Who were the Generals due for retirement by General Mohammed? Justice Oputa Panel did not answer the question that is why I guess, President Jonathan is calling Obasanjo’s attention to it in his “famous” reply to the former’s “open letter”. As I wrote in my new work titled Fela – Phenomenon & Legacy: “hopefully one day, records of all the coup trials ever held in Nigeria would be made public to clarify to what extent those accused of complicity in coup attempts were actually involved. For now; under the guise of “protection” of state secrets many Nigerian ex-leaders practically got-away with murder, it is imperative to render account for those wasted lives as most of the army personnel and civilians tried and condemned for attempted coup d’état by special military tribunals, were educated and trained with the Nigerian tax payer’s money.

Another important point to note is that Justice Oputa didn’t distance himself from the final report. He accepted to head a commission knowing fully well, that his final views and recommendations will not be taken into consideration. It is time for us to stop justifying what is not justifiable - we all know too well that all those commissions set-up by successive regimes were nothing but smoke-screens to continue the injustice and corrupt practices. There are people who refused to serve or be part of a corrupt system - it is not refusal to serve their country rather they have their conscience not to want to be soiled in the chop-and-clean-mouth system of government in Nigeria. This is not the case where it is fashionable, to stand against any policy by any government of the day (whether well-meaning or not). I am also not condemning the late Justice Oputa, for accepting to serve his country in a panel whose sole purpose was to address past human rights abuses and reconciliation like Basil commented. Since the panel’s report was made public, has the question of human rights abuses stopped?

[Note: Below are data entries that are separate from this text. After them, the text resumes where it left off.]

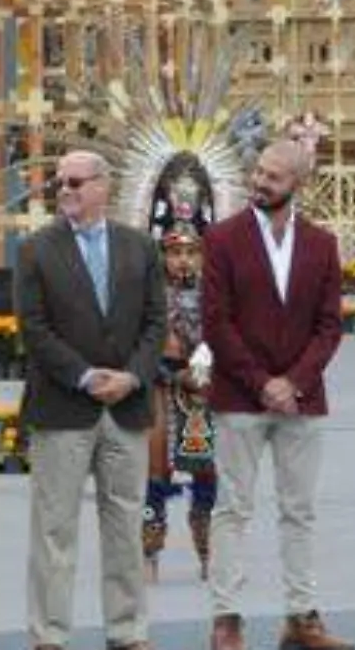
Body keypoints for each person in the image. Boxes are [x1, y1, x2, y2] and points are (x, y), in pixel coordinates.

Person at [14, 150, 166, 650]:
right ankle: (50, 636)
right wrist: (82, 376)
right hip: (63, 407)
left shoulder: (141, 247)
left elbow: (154, 323)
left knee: (125, 524)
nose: (66, 190)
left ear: (104, 186)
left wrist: (132, 377)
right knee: (54, 529)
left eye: (76, 182)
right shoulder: (37, 249)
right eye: (59, 182)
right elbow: (33, 328)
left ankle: (127, 632)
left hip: (126, 407)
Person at [203, 142, 352, 650]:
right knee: (232, 510)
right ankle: (226, 619)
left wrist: (295, 382)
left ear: (298, 184)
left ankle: (301, 618)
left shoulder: (322, 244)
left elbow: (330, 326)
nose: (260, 182)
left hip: (302, 402)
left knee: (299, 510)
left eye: (273, 176)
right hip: (240, 399)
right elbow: (216, 323)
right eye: (259, 172)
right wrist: (263, 382)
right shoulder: (221, 239)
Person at [144, 221, 218, 582]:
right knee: (155, 467)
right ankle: (149, 551)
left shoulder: (212, 295)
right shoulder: (150, 294)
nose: (183, 260)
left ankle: (206, 548)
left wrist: (199, 374)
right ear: (163, 256)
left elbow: (219, 339)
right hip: (158, 385)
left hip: (197, 389)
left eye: (191, 252)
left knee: (203, 465)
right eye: (175, 252)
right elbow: (140, 341)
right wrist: (171, 371)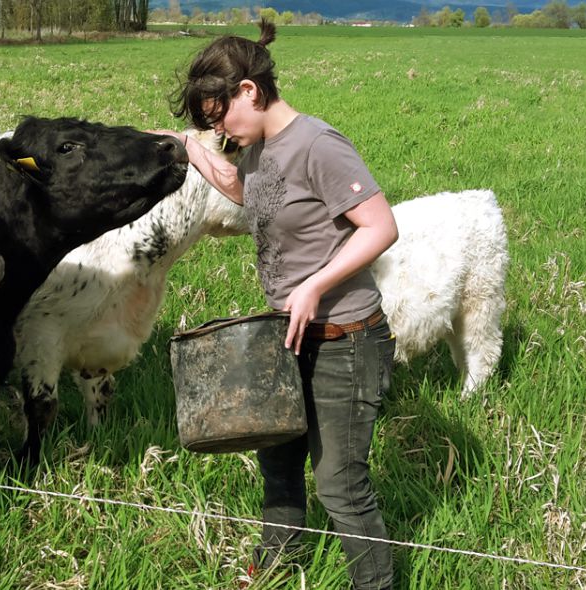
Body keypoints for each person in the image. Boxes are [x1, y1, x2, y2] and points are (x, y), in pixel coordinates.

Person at [158, 20, 398, 589]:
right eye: (210, 124)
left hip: (345, 336)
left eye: (220, 116)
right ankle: (274, 570)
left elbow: (381, 226)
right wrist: (191, 149)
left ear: (249, 91)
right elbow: (251, 193)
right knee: (279, 461)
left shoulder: (318, 143)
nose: (221, 129)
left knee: (340, 483)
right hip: (285, 336)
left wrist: (315, 285)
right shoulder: (258, 148)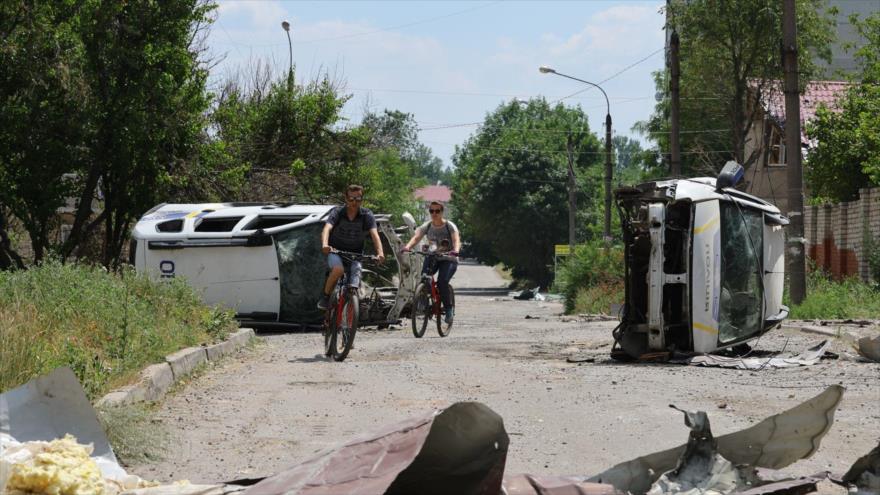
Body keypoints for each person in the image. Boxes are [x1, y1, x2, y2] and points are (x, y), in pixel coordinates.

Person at [318, 184, 385, 310]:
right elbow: (326, 229)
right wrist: (325, 245)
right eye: (351, 198)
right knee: (338, 269)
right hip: (336, 251)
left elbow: (375, 234)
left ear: (362, 200)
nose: (354, 202)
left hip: (356, 254)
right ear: (346, 198)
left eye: (358, 199)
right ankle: (326, 297)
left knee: (354, 282)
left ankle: (350, 312)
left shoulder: (367, 215)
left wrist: (380, 253)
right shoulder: (338, 212)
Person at [401, 201, 461, 323]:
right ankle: (424, 304)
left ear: (442, 212)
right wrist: (407, 247)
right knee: (424, 278)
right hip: (433, 256)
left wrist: (455, 250)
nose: (434, 213)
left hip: (449, 258)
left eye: (437, 211)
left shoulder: (450, 226)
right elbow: (416, 237)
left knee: (442, 282)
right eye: (431, 211)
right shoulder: (427, 226)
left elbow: (456, 239)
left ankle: (448, 309)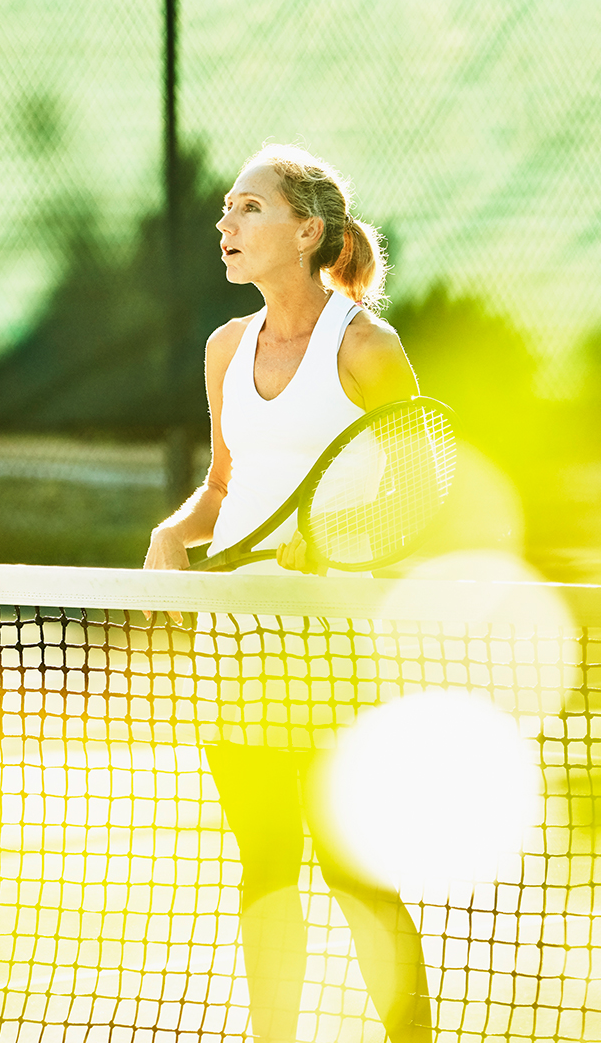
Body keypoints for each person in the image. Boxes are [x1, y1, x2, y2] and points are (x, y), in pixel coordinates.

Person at [144, 144, 431, 1043]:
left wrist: (338, 542)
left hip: (336, 649)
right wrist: (172, 533)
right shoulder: (224, 348)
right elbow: (227, 489)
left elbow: (425, 491)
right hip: (235, 648)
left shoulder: (368, 349)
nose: (225, 225)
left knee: (356, 874)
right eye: (226, 211)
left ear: (308, 231)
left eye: (248, 210)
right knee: (264, 869)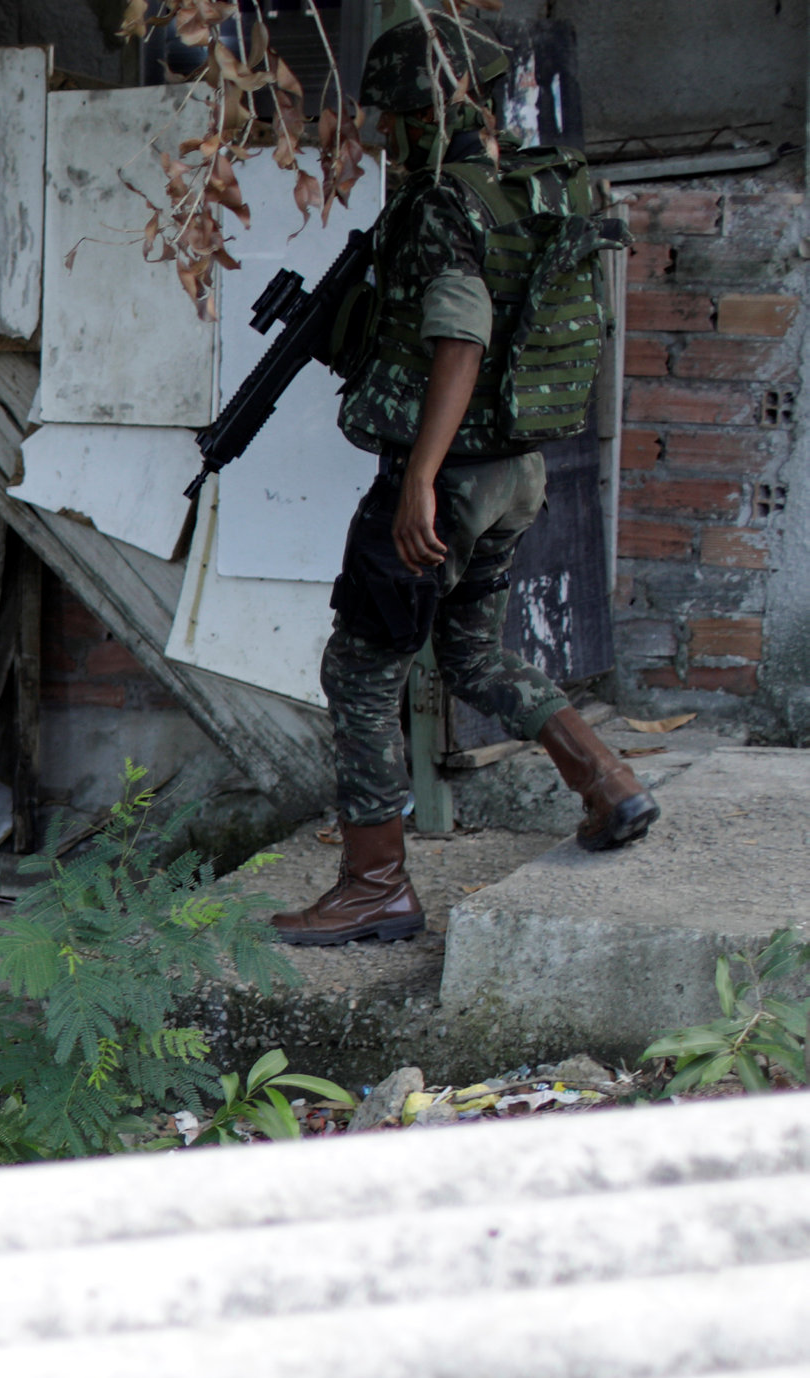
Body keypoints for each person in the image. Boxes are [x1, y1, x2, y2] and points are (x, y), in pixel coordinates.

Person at [279, 1, 653, 948]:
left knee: (360, 673)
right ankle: (608, 782)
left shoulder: (443, 205)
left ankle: (375, 885)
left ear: (413, 113)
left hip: (443, 485)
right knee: (473, 657)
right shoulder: (531, 192)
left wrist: (418, 481)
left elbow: (461, 335)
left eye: (387, 119)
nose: (380, 137)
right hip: (517, 474)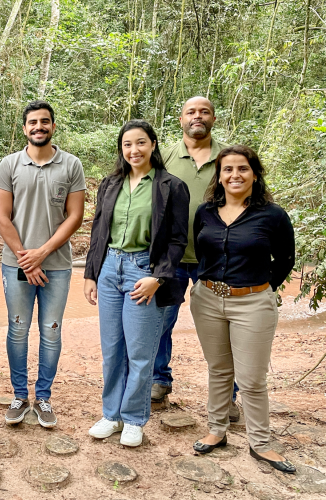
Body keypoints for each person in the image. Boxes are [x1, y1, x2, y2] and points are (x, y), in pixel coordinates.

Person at [189, 145, 295, 473]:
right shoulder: (205, 212)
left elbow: (286, 259)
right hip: (207, 300)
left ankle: (260, 443)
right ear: (219, 176)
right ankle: (216, 430)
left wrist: (258, 289)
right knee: (219, 370)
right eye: (228, 170)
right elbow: (201, 251)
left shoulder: (273, 215)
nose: (235, 175)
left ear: (254, 173)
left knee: (251, 379)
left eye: (243, 169)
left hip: (253, 303)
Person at [84, 120, 189, 447]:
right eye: (127, 144)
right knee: (112, 350)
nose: (134, 150)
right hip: (110, 268)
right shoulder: (110, 184)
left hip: (144, 270)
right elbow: (98, 230)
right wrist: (91, 273)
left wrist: (157, 278)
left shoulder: (172, 186)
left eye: (140, 143)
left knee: (140, 352)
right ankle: (111, 415)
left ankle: (133, 419)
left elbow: (177, 240)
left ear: (153, 145)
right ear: (122, 148)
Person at [0, 100, 86, 428]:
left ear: (53, 126)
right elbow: (2, 216)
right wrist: (25, 258)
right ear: (24, 128)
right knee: (17, 329)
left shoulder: (71, 165)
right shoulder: (10, 164)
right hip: (16, 263)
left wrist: (41, 253)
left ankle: (43, 397)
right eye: (32, 122)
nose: (39, 127)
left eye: (45, 122)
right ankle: (20, 396)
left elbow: (75, 216)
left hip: (57, 265)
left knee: (51, 331)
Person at [153, 97, 239, 421]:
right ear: (181, 119)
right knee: (161, 322)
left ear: (214, 118)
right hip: (170, 256)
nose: (197, 117)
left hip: (217, 258)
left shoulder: (228, 158)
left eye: (204, 112)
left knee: (222, 328)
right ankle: (159, 382)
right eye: (191, 112)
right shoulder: (164, 156)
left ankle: (227, 397)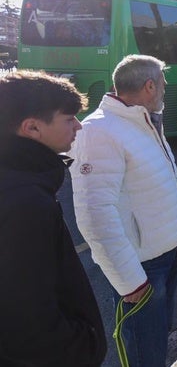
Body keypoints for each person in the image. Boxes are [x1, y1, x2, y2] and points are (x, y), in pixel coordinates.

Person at [70, 55, 177, 367]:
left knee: (156, 345)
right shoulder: (98, 131)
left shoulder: (143, 120)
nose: (165, 91)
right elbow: (95, 216)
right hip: (143, 268)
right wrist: (129, 280)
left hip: (168, 254)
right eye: (163, 85)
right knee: (146, 354)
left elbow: (162, 179)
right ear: (149, 86)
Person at [0, 71, 107, 366]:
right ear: (32, 128)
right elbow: (29, 322)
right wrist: (84, 346)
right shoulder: (26, 202)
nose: (79, 125)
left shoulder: (20, 183)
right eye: (69, 118)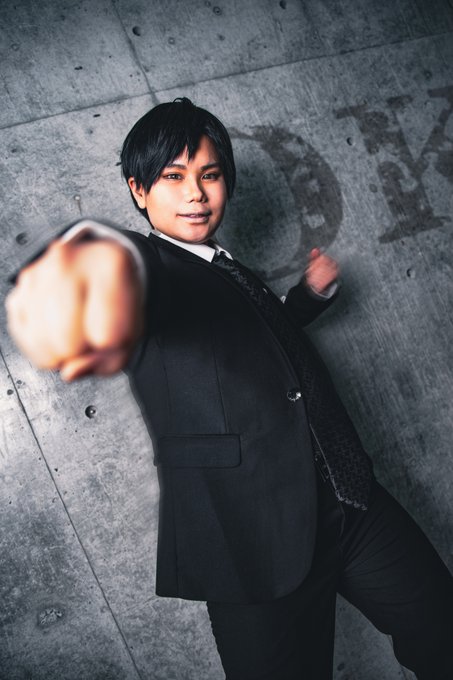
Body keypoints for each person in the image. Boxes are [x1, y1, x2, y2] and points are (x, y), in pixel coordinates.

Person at [6, 97, 453, 679]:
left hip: (351, 501)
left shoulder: (224, 265)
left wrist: (306, 300)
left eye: (209, 175)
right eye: (173, 177)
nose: (195, 193)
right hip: (250, 535)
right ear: (139, 190)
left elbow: (251, 345)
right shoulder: (154, 270)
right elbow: (122, 273)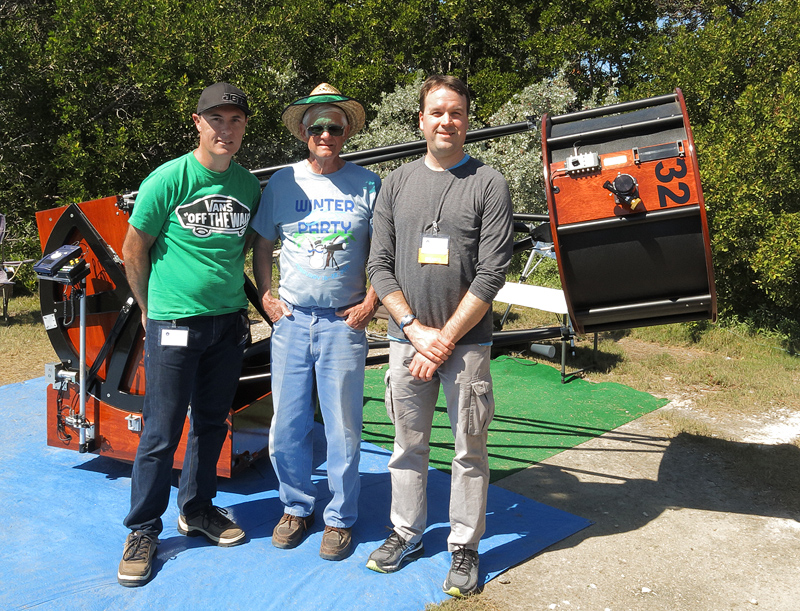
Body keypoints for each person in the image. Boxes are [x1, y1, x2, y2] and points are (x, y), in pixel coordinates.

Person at [366, 75, 513, 597]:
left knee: (468, 450)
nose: (446, 121)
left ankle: (465, 547)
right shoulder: (395, 183)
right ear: (421, 121)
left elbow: (492, 273)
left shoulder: (489, 183)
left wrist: (444, 339)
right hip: (408, 341)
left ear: (466, 121)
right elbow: (379, 267)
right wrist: (413, 329)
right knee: (406, 446)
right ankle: (405, 533)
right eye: (436, 112)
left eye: (455, 113)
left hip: (466, 347)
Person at [117, 82, 261, 587]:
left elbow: (240, 251)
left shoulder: (246, 185)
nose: (226, 128)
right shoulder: (168, 179)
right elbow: (133, 248)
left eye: (236, 120)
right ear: (197, 123)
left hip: (227, 324)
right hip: (174, 323)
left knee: (213, 423)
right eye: (216, 119)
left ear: (244, 127)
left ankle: (197, 509)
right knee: (161, 429)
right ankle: (142, 529)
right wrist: (149, 308)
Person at [251, 83, 381, 561]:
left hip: (343, 325)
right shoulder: (283, 182)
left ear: (345, 132)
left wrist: (371, 302)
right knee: (286, 424)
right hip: (291, 321)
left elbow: (385, 253)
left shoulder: (368, 184)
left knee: (343, 427)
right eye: (317, 127)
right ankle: (296, 507)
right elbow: (263, 244)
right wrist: (265, 296)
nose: (326, 133)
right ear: (304, 132)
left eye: (334, 126)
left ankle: (340, 519)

What I am doing here is to set our mind straight on who we should look-up-to as leaders in this decadence called Federal Government of Nigeria. There are people in Nigeria, who refused to serve or be part of a corrupt system - it is not refusal to serve their country. If there are good polices any of the governments we’ve had since independence have taken, I would love to point to it and herald it loud for the world to hear. We cannot even call it government, what transpires as governance in Nigeria. A government that cannot assure the security of his innocent and ambitious school children, that has to wait until international mobilization before reacting – we cannot call that government. They are simply a bunch of Vagabond In Power – apology Fela Kuti.

Finally, it is not only the judiciary that needs a clean-up; every other aspect of our system needs to be dismantled. With the example we are seeing from the Indian elections – with good organization we can form a solid movement that will take our country back from these governments of crooks. Like Fela would say in a situation like this: “I beg second bass!”